The accurate reporting of science is critical to conservation. The politicisation of science is, however, not uncommon when it comes to marine issues, especially where money is involved. The Icelandic and Norwegian Governments’ repeated claims that whales are eating all ‘their fish’, is as unscientific as the flat earth theories. (There is a good rebuttal of Iceland’s politicised claims on the WDCS website here – sorry we don’t have anything on the flat earth issue, but as my first degree was in Geological Sciences I am up for the discussion ☺).
The fact that science can be misused is not confined to the issue of whaling. The debate over wind farms is an emotive one and recently the UK’s Daily Telegraph newspaper (15th March) and the American Newsweek magazine both fell foul of over-interpreting a recent report that confirms that noise affects whales and dolphins. I could have said WDCS has been saying ‘told you so’ but that’s just seems childish.
Other websites have discussed in detail the issue that the report, by scientists from the UK’s University of St. Andrews and others was misused to suggest that the findings would lead to more strandings of Beaked whales around the UK so I’ll not go into detail here, but simply say that the scientific paper does deal with noise, mainly from military sonars, - and the researchers found that one species of whale moved up to 16km away from the area during sonar tests and did not return for three days in one study.

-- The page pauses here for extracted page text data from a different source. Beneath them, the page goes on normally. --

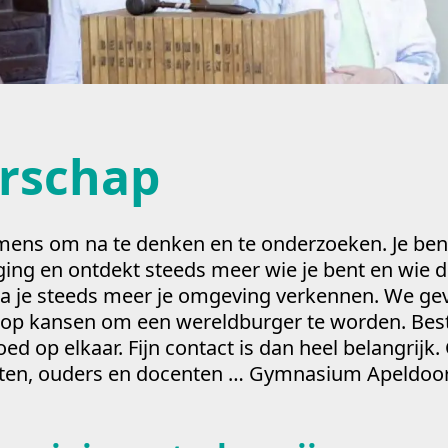
rschap
 mens om na te denken en te onderzoeken. Je ben
ing en ontdekt steeds meer wie je bent en wie de
 je steeds meer je omgeving verkennen. We gev
lop kansen om een wereldburger te worden. Bes
ed op elkaar. Fijn contact is dan heel belangrijk
oten, ouders en docenten … Gymnasium Apeldoorn 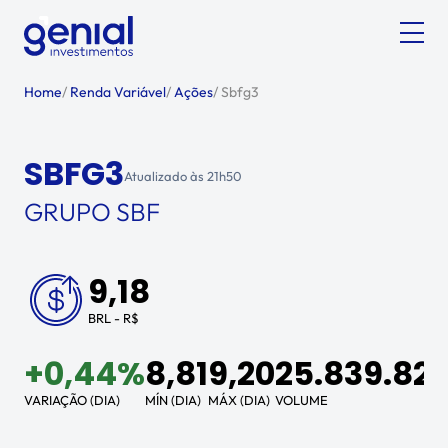
Home
/
Renda Variável
/
Ações
/
Sbfg3
SBFG3
Atualizado às
21h50
GRUPO SBF
9,18
BRL - R$
+
0,44%
8,81
9,20
25.839.82
VARIAÇÃO (DIA)
MÍN (DIA)
MÁX (DIA)
VOLUME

The leap to say that wind farms would cause more strandings brought out the polarised sides of those for and those against wind farms. And that’s when it all gets hazy, because the original studies authors did not say that wind farms cause strandings. In communicating with a US website, Media Matters, Brandon Southall, research associate at the University of California, Santa Cruz and one of the reports authors, pointed out that " No one is saying that there won't be any potential disturbance from the installation or operation of wind farms - I personally think that is likely as well at least in terms of temporary responses during construction - and these are going in over large areas, particularly in the North Sea. But to suggest that our results indicate marine mammals are stranded by windfarms is just erroneous and bad reporting. [Email to Media Matters, 4/4/11]"
And here’s the important thing - windfarms may indeed have an effect on cetaceans, but not in the way that the newspapers reported. unfortunately having that important debate now just got that much harder.
WDCS is not fundamentally opposed to wind farms. Indeed we think climate change is a serious threat and should be addressed, but we also think that renewables should be installed in locations where they avoid impacting cetaceans and if they do encroach into cetacean habitat then their siting decision and subsequent construction should be done with the utmost care. That debate needs good science to get the it right and the erroneous reporting noted above just makes it harder, as now many will feel that wind-farms pose no threat what-so-ever.
WDCS has a clear mandate to protect whales and dolphins whatever the threat, be it irresponsible and unnecessary whaling or be it necessary renewable developments. WDCS remains committed to ensuring that we provide the best advice we can, even if others do not always seem to do so, because the politicisation of science helps no one, especially not the whales and dolphins.